Returning un-escaped XML literals in SPARQL 1.1 XML results

View: New views
2 Messages — Rating Filter:   Alert me  

Returning un-escaped XML literals in SPARQL 1.1 XML results

by Stu Baurmann :: Rate this Message:

Reply to Author | View Threaded | Show Only this Message

Howdy Folks,

In response to the solicitation of suggestions for new features in SPARQL 1.1,
I would like to raise this horse from the dead for further beatings:

http://www.w3.org/2001/sw/DataAccess/issues#unescapedXml

This feature has significant utility in cases where a user wants
to store blocks of (well-formed!) XML in an RDF model, and then process
this XML in a pipelined context.  In my experience, this feature
makes it easier to gradually adopt RDF as part of an ongoing SOA
project.  The stored XML could be either document content or message
content.  I do not advocate retrieval of ill-formed legacy HTML through
this mechanism (which was a possibility raised in previous discussion).

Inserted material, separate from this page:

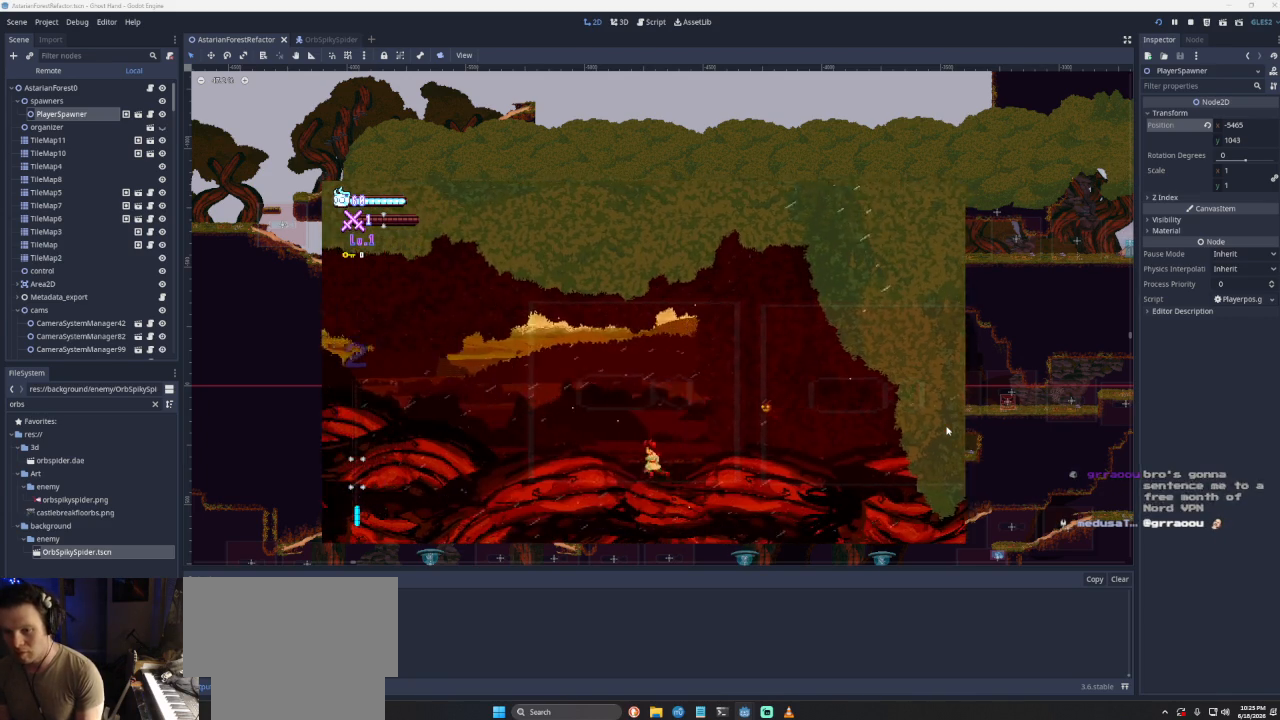
{"buttons": [], "left_stick": "left", "right_stick": "center", "events": []}
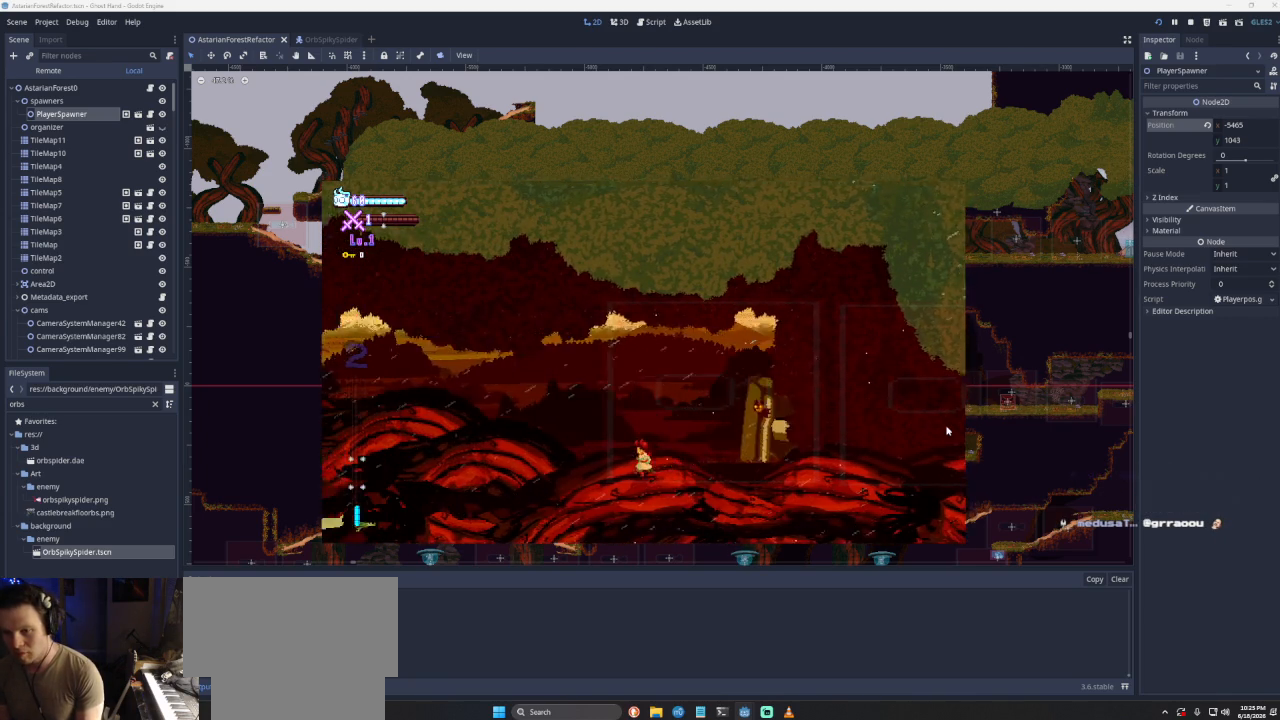
{"buttons": [], "left_stick": "left", "right_stick": "center", "events": []}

I also think it is now relevant to consider the impact on XProc integration,
as raised by Paul Tyson on 2009-03-04.   I say this without being well
versed in XProc, but based on the assumption that un-escaped XML results
are useful in any pipelined processing context.   I welcome clarifications
from the more XProc-savvy.

http://lists.w3.org/Archives/Public/public-rdf-dawg-comments/2009Mar/0004.html

The implementation might also be linked to the use of the ReturnFormatKeyword:

http://www.w3.org/2009/sparql/wiki/Feature:ReturnFormatKeyword

I know there is some complexity involved in embedding arbitrary
XML into the results stream.   It might be sensible to make xml-literal
results an optional feature (both in the sense that SPARQL implementors
are not required to implement it, and in the sense that SPARQL
users are not required to use it).  I would also support placing
restrictions on the XML content that can be returned this way,
e.g. to address some of the encoding issues addressed by Eric
Prud'hommeaux here:

http://lists.w3.org/Archives/Public/public-rdf-dawg/2007JulSep/0163.html

(Perhaps there's been some progress on c14n in recent months?)

Regarding XML schemas and implementation, one idea is that
the XML literal might come wrapped in a child tag of <binding> called
<xml-literal>, which has content type xsd:any.
This means the overall SPARQL-results schema would not be
weakened for any results that do not happen to include <xml-literal>.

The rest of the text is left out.